---------- EXERCISE PASSAGE ----------

Upon completion of the steps above, you will find a
.Rproj
file within your project’s working directory.
Moreover, the heading of your RStudio console should now also display
the absolute path of your project’s working directory, i.e., where the
.Rproj
file resides, indicating that RStudio has set this
directory as your working directory in R.
From this point forward, any R code that you execute that involves reading data from a file or saving data in a file will, by default, be directed to a path relative to your project’s working directory.
If you wish to close the project, perhaps to open another project,
create a new one, or take a break from the project, you can do so by
using to File
> Close Project
option
located in the menu bar. To open the project back up, either
double-click on the .Rproj file in the working directory, or open up
RStudio and using the File
> Open Project
option in the menu bar.

---------- DATA EXTRACT ----------

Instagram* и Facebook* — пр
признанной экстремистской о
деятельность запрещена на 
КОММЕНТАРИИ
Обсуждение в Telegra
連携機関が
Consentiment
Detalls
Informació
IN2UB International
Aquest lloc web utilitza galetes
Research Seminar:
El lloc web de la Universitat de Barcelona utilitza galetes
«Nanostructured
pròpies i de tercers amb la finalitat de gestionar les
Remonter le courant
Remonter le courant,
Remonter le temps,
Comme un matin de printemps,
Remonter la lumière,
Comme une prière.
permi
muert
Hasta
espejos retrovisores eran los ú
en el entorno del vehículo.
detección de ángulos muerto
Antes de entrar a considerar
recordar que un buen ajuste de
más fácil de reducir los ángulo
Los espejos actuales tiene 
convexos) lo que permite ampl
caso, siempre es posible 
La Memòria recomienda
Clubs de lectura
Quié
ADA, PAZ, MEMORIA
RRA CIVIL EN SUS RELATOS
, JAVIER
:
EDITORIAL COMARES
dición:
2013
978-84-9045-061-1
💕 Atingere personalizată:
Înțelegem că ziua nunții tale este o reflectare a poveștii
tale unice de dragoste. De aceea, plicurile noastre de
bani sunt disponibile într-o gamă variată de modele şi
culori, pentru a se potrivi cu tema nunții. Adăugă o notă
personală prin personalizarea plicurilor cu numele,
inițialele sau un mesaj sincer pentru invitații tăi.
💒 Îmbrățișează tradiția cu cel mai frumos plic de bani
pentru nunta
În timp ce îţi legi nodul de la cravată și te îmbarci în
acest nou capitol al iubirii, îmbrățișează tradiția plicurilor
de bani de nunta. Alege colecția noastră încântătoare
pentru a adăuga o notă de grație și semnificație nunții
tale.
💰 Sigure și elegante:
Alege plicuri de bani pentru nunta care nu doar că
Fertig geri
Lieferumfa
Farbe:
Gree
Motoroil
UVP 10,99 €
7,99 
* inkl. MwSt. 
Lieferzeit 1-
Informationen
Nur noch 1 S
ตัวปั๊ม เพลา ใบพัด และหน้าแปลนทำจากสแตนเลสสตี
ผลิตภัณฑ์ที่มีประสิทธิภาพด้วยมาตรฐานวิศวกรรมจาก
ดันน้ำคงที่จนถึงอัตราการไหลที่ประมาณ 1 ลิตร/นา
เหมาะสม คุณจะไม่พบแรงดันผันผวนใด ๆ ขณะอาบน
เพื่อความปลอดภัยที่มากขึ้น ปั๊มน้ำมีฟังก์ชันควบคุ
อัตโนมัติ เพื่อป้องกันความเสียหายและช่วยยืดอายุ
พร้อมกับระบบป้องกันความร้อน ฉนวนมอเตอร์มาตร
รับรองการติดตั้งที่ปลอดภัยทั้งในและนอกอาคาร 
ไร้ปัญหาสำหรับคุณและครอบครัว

----------

## PROBLEM 1
Answer these questions using the passage on RStudio projects, one line each, marked the same way.
(a) What kind of file shows up in the project's working directory once the steps are done?
(b) What should the heading of the RStudio console now display?
(c) Which menu bar option closes the project?
## PROBLEM 2
Write a continuation of the passage on RStudio projects, starting right after its last sentence.

## RESPONSE 1
(a) A .Rproj file.
(b) The absolute path of the project's working directory, where the .Rproj file resides.
(c) File > Close Project.

## RESPONSE 2
Download the RNA-seq data for subsequent episodes
Finally, we will learn how to use R to download the RNA-seq data required for the subsequent episodes of the lesson. The dataset we will be using was generated to investigate the impact upper-respiratory infection have on changes in RNA transcription in the cerebellum and spinal cord of mice. This dataset was produced as part of the following study:
Blackmore, Stephen, et al. “Influenza infection triggers disease in a genetic model of experimental autoimmune encephalomyelitis.” Proceedings of the National Academy of Sciences 114.30 (2017): E6107-E6116.
The dataset is available at Gene Expression Omnibus (GEO), under the accession number GSE96870. Downloading data from GEO is not straightforward (and won’t be covered in this lesson). Hence, we have made the data available on our GitHub repository for easier access.
To download the files, we will use the R function
download.file
, which necessitates at least two parameters:
url
and destfile
. The url
parameter is used to specify the address on the internet to download the
data from. The destfile
parameter indicates where to save
the downloaded file and what the downloaded file should be named.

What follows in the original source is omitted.